I gave my inner middle child some coffee and donuts and told it to mull this over. I’m not sure whether it was the sugar or caffeine, but it came up with a surprising but logical result. I think I could actually be on board with the Flat Tax, with one major condition. If it is unfair to tax people at different rates, then let’s solve the problem by just mandating that everyone make the same amount of money. Flat Income. Flat Tax. Fairness Achieved. We are all guaranteed to pay the same amount in taxes every year. This is much fairer than a Flat Tax, which only mandates that the same percentage be used. It is a foolproof solution to the problem of tax inequity.

I guess this idea isn’t really too surprising though. After all, it is really just the natural conclusion one would draw when calling for fairness in social policy. Frankly, I'm a little surprised that wealthy people would be advocating for this kind of thing. Seems a little socialist and radical to me. I’m also pretty sure it wouldn’t work very well in practice.

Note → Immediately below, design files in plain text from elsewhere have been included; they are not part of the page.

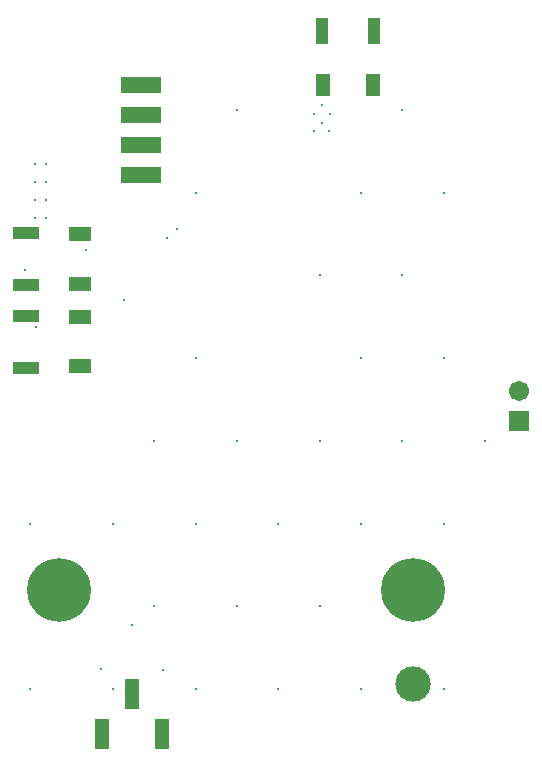
<source format=gbs>
G04 Layer_Color=16711935*
%FSLAX44Y44*%
%MOMM*%
G71*
G01*
G75*
%ADD33C,3.0000*%
%ADD34C,5.4032*%
%ADD35C,1.7032*%
%ADD36R,1.7032X1.7032*%
%ADD37C,0.3000*%
%ADD38R,1.0032X2.2032*%
%ADD39R,1.2032X1.9032*%
%ADD40R,2.2032X1.0032*%
%ADD41R,1.9032X1.2032*%
%ADD42R,3.5032X1.4732*%
%ADD43R,1.2232X2.6132*%
D33*
X350000Y60000D02*
D03*
D34*
Y140000D02*
D03*
X50000D02*
D03*
D35*
X440000Y308400D02*
D03*
D36*
Y283000D02*
D03*
D37*
X105250Y385000D02*
D03*
X376000Y476000D02*
D03*
Y336000D02*
D03*
X411000Y266000D02*
D03*
X376000Y196000D02*
D03*
Y56000D02*
D03*
X341000Y546000D02*
D03*
X306000Y476000D02*
D03*
X341000Y406000D02*
D03*
X306000Y336000D02*
D03*
X341000Y266000D02*
D03*
X306000Y196000D02*
D03*
Y56000D02*
D03*
X271000Y406000D02*
D03*
Y266000D02*
D03*
X236000Y196000D02*
D03*
X271000Y126000D02*
D03*
X236000Y56000D02*
D03*
X201000Y546000D02*
D03*
X166000Y476000D02*
D03*
Y336000D02*
D03*
X201000Y266000D02*
D03*
X166000Y196000D02*
D03*
X201000Y126000D02*
D03*
X166000Y56000D02*
D03*
X131000Y266000D02*
D03*
X96000Y196000D02*
D03*
X131000Y126000D02*
D03*
X96000Y56000D02*
D03*
X26000Y196000D02*
D03*
Y56000D02*
D03*
X138000Y72000D02*
D03*
X112100Y109900D02*
D03*
X86000Y73000D02*
D03*
X266000Y528000D02*
D03*
X279000D02*
D03*
X273000Y535000D02*
D03*
X266000Y543000D02*
D03*
X280000D02*
D03*
X273000Y550000D02*
D03*
X30000Y455000D02*
D03*
Y470000D02*
D03*
Y485000D02*
D03*
Y500000D02*
D03*
X39000D02*
D03*
Y485000D02*
D03*
Y470000D02*
D03*
Y455000D02*
D03*
X150000Y445000D02*
D03*
X142000Y437999D02*
D03*
X73250Y427500D02*
D03*
X21750Y411000D02*
D03*
X30750Y362000D02*
D03*
D38*
X317000Y612750D02*
D03*
X273000D02*
D03*
D39*
X316000Y567250D02*
D03*
X274000D02*
D03*
D40*
X22250Y372000D02*
D03*
Y328000D02*
D03*
Y442000D02*
D03*
Y398000D02*
D03*
D41*
X67750Y371000D02*
D03*
Y329000D02*
D03*
Y441000D02*
D03*
Y399000D02*
D03*
D42*
X120000Y516200D02*
D03*
Y541600D02*
D03*
Y567000D02*
D03*
Y490800D02*
D03*
D43*
X86600Y17550D02*
D03*
X112000Y51850D02*
D03*
X137400Y17550D02*
D03*
M02*

</source>
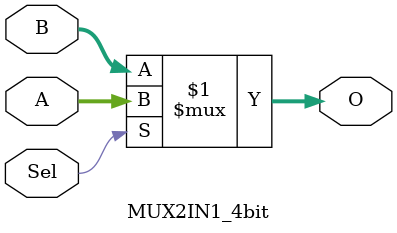
<source format=v>
`timescale 1ns / 1ps


module MUX2IN1_4bit(
       input [3:0] A,
       input [3:0] B,
       input Sel,
       output [3:0] O
    );
assign O = Sel ? A : B;
endmodule

</source>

But, hey, I don’t want to start poking holes in the logic people use to justify their stances. That would be unfair.

I think the lesson here is not to try to use fairness as an argument to a middle child, when, in fact, what you are arguing for is the right to be greedy. It is like arguing that you deserve more icing because you have more cake than anyone else. Middle children naturally see through such moves, and it makes us snarky.